I’m somewhat puzzled which settings I need to look at in PrusaSlicer to solve those thin slits between perimeters. I’ve dialed in the flowrate optimally for dimensional correctness and 245°C (PETG) works really well for both flow and overhangs.

At first I thought of extrusion width, but that also increases the distance between each line. Raising the flowrate closes them, but also makes the printed parts grow in each dimension outside if the intended size.

Where am I missing something? Which settings do I need to adjust to not screw up everything else?

EDIT: It’s not just corners!

  • 9 hours

    I know it’s not as popular anymore, but this is why we calibrate our printers. [(https://ellis3dp.com/Print-Tuning-Guide/articles/index_tuning.html)] This is an excellent guide to getting your printer to work to near perfection if you do all the tests. But it does take time and effort to learn and do.
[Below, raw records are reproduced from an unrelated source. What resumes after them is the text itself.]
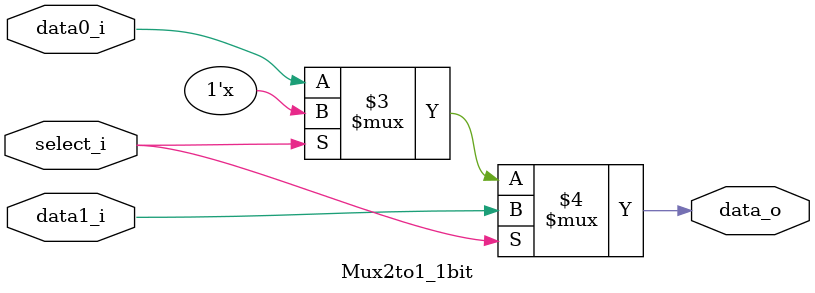
<source format=v>
module Mux2to1_1bit( data0_i, data1_i, select_i, data_o );

parameter size = 1;			   
			
//I/O ports               
input wire	[size-1:0] data0_i;          
input wire	[size-1:0] data1_i;
input wire	select_i;
output wire	[size-1:0] data_o; 

//Main function
assign data_o = ( select_i == 1 ) ? data1_i : 
                ( select_i == 0 ) ? data0_i :
                1'bx;

endmodule      
    

</source>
    If you switch to Orca, they have a pretty decent calibration suite built in. It’s not as rigorous as Ellis, but good enough for most things.

  • Might not be your issue, butI had issues like this on my ender 3 and I eventually replaced the hotend and they went away. It was like the old hotend just didn’t have a consistent flow and there was some sort of clog or heating issue

  • If it’s in corners only tune Pressure Advance, but as this is on the first layer it’s probably only the first layer, which is generally different from subsequent layers. Check the same thing on a higher layer to make sure that there really is a problem.

    • It’s not only on the first layer and also not only around corners (indeed the first layer is perfectly fine). The perspective is a little bit misleading, this is the third or fourth layer. Happens on all layers, it’s just a little bit more common around corners and bends.

      • 1 day

        Try decreasing the speed in corners and increase pressure advance a bit. There is a tuning print you can use.

          • PA can impact more than just corners. It’s when the print head is changing speed/direction

              • Calibration of a printer is very much a cumulitive thing. Looking at your print I think your PA is off, but I would guess that it’s a combination of multiple settings. When calibrating a filament, I usually do a sweep of calibrations, and then sometimes even come back to past steps to rerun since the values can impact eachother.

                I.e. I typically do in this order per brand of filament type. Always starting with the closest preset I can find. Usually the generic version if there isn’t the brands of exact filament as a preset in orca.

                Temperatue

                Max volumetric speed

                Pressure advance

                Flow

                Retraction

                Sometimes back to PA because flow can impact PA

                VFA/input shaping (optional)

                And then toss a tolerance calibration at it at the end, but I don’t typically do this per filament, just do it per printer unless you’re about to print some super tolerance intolerant parts

                IMO your flow / pa are off and combined are causing this. But idk, if you’ve already done both those calibrations then I’m not experienced enough to be able to definitively say what the issue is.